Limitations of Technology

Shipping containers were originally designed to transport freight and not to function as pools. This means they lack purpose-built technology such as ceramic core technology, which is essential for ensuring pool strength, withstanding ground movement, and resisting the effects of long-term water exposure.

Lack of Insulation

Keeping shipping container pools at the right temperature can be challenging. Since shipping containers are made of steel, they’re not well insulated. You’ll probably have to spend a lot on heating if you install the container above ground, especially if you live somewhere cold.

Limitations of Design

Shipping container pools have limited boundaries, shapes, and depths. Shipping containers are rectangular boxes, so while it’s great for lap pools, it might not suit those who want a specific shape or size. Shipping pool containers usually come in just two sizes: 8×20 or 8×40.

Prone to Rust

Using shipping containers as swimming pools can pose some challenges. Steel is the main material in shipping containers. Metal rusting and corrosion can be concerns, especially if installing a saltwater system.

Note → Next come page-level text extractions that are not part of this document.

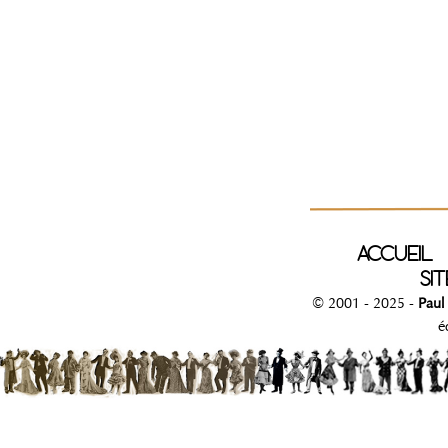
ACCUEIL
SIT
© 2001 - 2025 -
Paul
é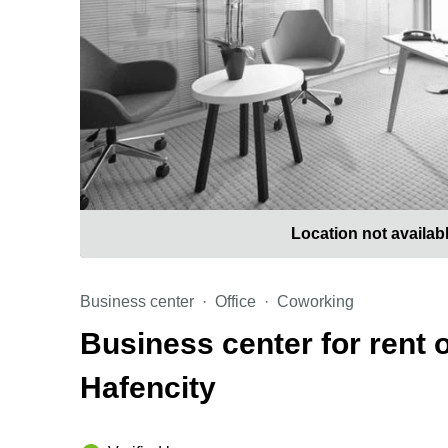
Location not availab
Business center
Office
Coworking
Business center for rent
Hafencity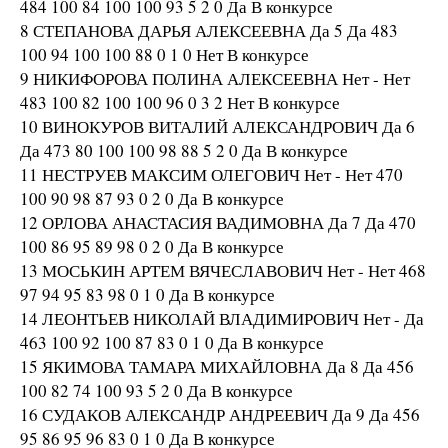
484 100 84 100 100 93 5 2 0 Да В конкурсе
8 СТЕПАНОВА ДАРЬЯ АЛЕКСЕЕВНА Да 5 Да 483
100 94 100 100 88 0 1 0 Нет В конкурсе
9 НИКИФОРОВА ПОЛИНА АЛЕКСЕЕВНА Нет - Нет
483 100 82 100 100 96 0 3 2 Нет В конкурсе
10 ВИНОКУРОВ ВИТАЛИЙ АЛЕКСАНДРОВИЧ Да 6
Да 473 80 100 100 98 88 5 2 0 Да В конкурсе
11 НЕСТРУЕВ МАКСИМ ОЛЕГОВИЧ Нет - Нет 470
100 90 98 87 93 0 2 0 Да В конкурсе
12 ОРЛОВА АНАСТАСИЯ ВАДИМОВНА Да 7 Да 470
100 86 95 89 98 0 2 0 Да В конкурсе
13 МОСЬКИН АРТЕМ ВЯЧЕСЛАВОВИЧ Нет - Нет 468
97 94 95 83 98 0 1 0 Да В конкурсе
14 ЛЕОНТЬЕВ НИКОЛАЙ ВЛАДИМИРОВИЧ Нет - Да
463 100 92 100 87 83 0 1 0 Да В конкурсе
15 ЯКИМОВА ТАМАРА МИХАЙЛОВНА Да 8 Да 456
100 82 74 100 93 5 2 0 Да В конкурсе
16 СУДАКОВ АЛЕКСАНДР АНДРЕЕВИЧ Да 9 Да 456
95 86 95 96 83 0 1 0 Да В конкурсе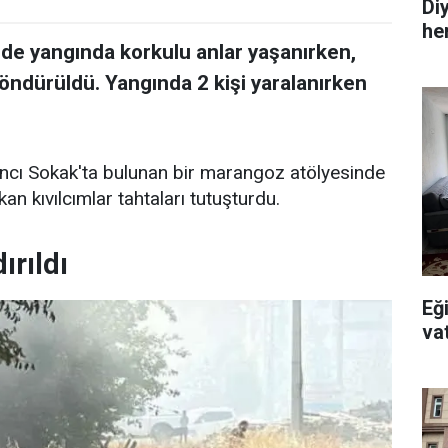
Di
he
de yangında korkulu anlar yaşanırken,
söndürüldü. Yangında 2 kişi yaralanırken
'ıncı Sokak'ta bulunan bir marangoz atölyesinde
an kıvılcımlar tahtaları tutuşturdu.
ırıldı
Eğ
va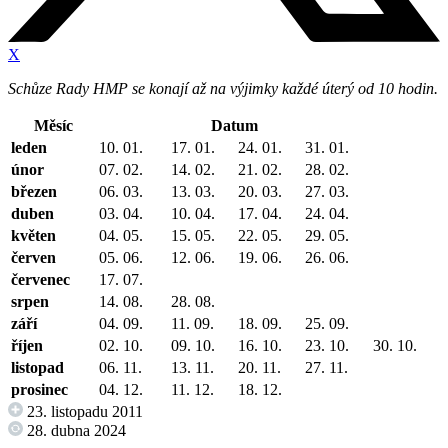
X
Schůze Rady HMP se konají až na výjimky každé úterý od 10 hodin.
Měsíc
Datum
leden
10. 01.
17. 01.
24. 01.
31. 01.
únor
07. 02.
14. 02.
21. 02.
28. 02.
březen
06. 03.
13. 03.
20. 03.
27. 03.
duben
03. 04.
10. 04.
17. 04.
24. 04.
květen
04. 05.
15. 05.
22. 05.
29. 05.
červen
05. 06.
12. 06.
19. 06.
26. 06.
červenec
17. 07.
srpen
14. 08.
28. 08.
září
04. 09.
11. 09.
18. 09.
25. 09.
říjen
02. 10.
09. 10.
16. 10.
23. 10.
30. 10.
listopad
06. 11.
13. 11.
20. 11.
27. 11.
prosinec
04. 12.
11. 12.
18. 12.
23. listopadu 2011
28. dubna 2024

Steel is highly corrosive when it is exposed to salt. Although the inside of the pool will be lined, the outside will still be susceptible to corrosion and rust. To keep your shipping container pool in good condition, you should maintain it properly and use corrosion-preventative oil on the shipping container.

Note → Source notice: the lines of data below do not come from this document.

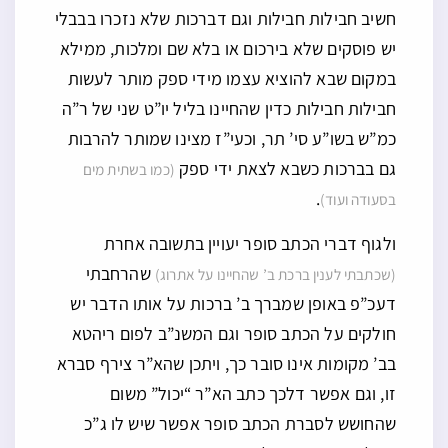
חשיב חבילות חבילות וגם דברכות שלא נזכרו בבבלי
יש פוסקים שלא בירכום או בלא שם ומלכות, ממילא
במקום שבא להוציא עצמו מידי ספק מותר לעשות
חבילות חבילות כדין שהחיינו בליל יו”ט שני של ר”ה
כמ”ש בשו”ע סי’ תר, וכעי”ז מצינו שמותר להרבות
גם בברכות כשבא לצאת ידי ספק
(כמו בשתית מים
.
בסעודה ועוד)
ולגוף דברי הכתב סופר יעויין בתשובה אחרת
שהרחבתי
(שכתבתי לענין ברכת ב’ שהחיינו על אתרוג)
דעכ”פ באופן שמברך ב’ ברכות על אותו הדבר יש
חולקים על הכתב סופר וגם המשנ”ב לפום ריהטא
בב’ מקומות אינו סובר כך, ויתכן שהא”ר צירף סברא
זו, וגם אפשר דלכך כתב הא”ר “יכול” משום
שהחושש לסברת הכתב סופר אפשר שיש לו ג”כ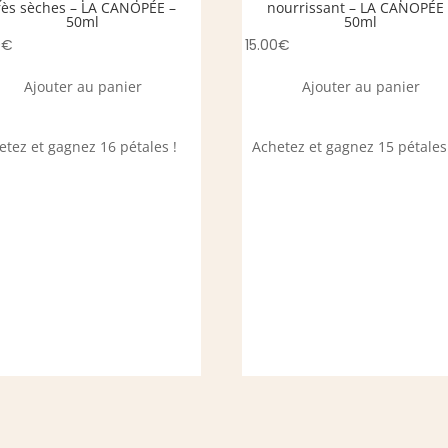
rès sèches – LA CANOPÉE –
nourrissant – LA CANOPÉE 
50ml
50ml
0
€
15.00
€
Ajouter au panier
Ajouter au panier
etez et gagnez 16 pétales !
Achetez et gagnez 15 pétales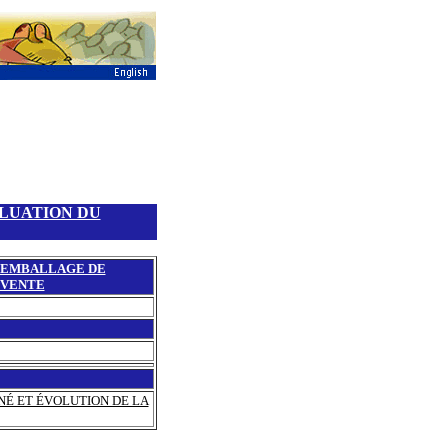
ALUATION DU
EMBALLAGE DE
VENTE
NÉ ET ÉVOLUTION DE LA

Fiberglass coatings vary in quality

Fiberglass is commonly used to waterproof shipping container pools. However, not all fiberglass coatings are of the same quality. Poorly applied gelcoat or mishandled shells can result in spider cracks, which can be both difficult and costly to repair.

They aren’t necessarily cheaper

While repurposing a shipping container into a pool may initially seem like a cost-effective option, it’s essential to evaluate the expenses involved. For example, Container Pools NZ, which recently went into liquidation leaving 42 clients out of pocket, offered base models priced between $40,000 and $75,000.

In conclusion, repurposing shipping containers into pools may have certain drawbacks, both in terms of design limitations and potential complications. Before making a decision, it’s crucial to weigh all factors and assess whether this option is worth the potential risks.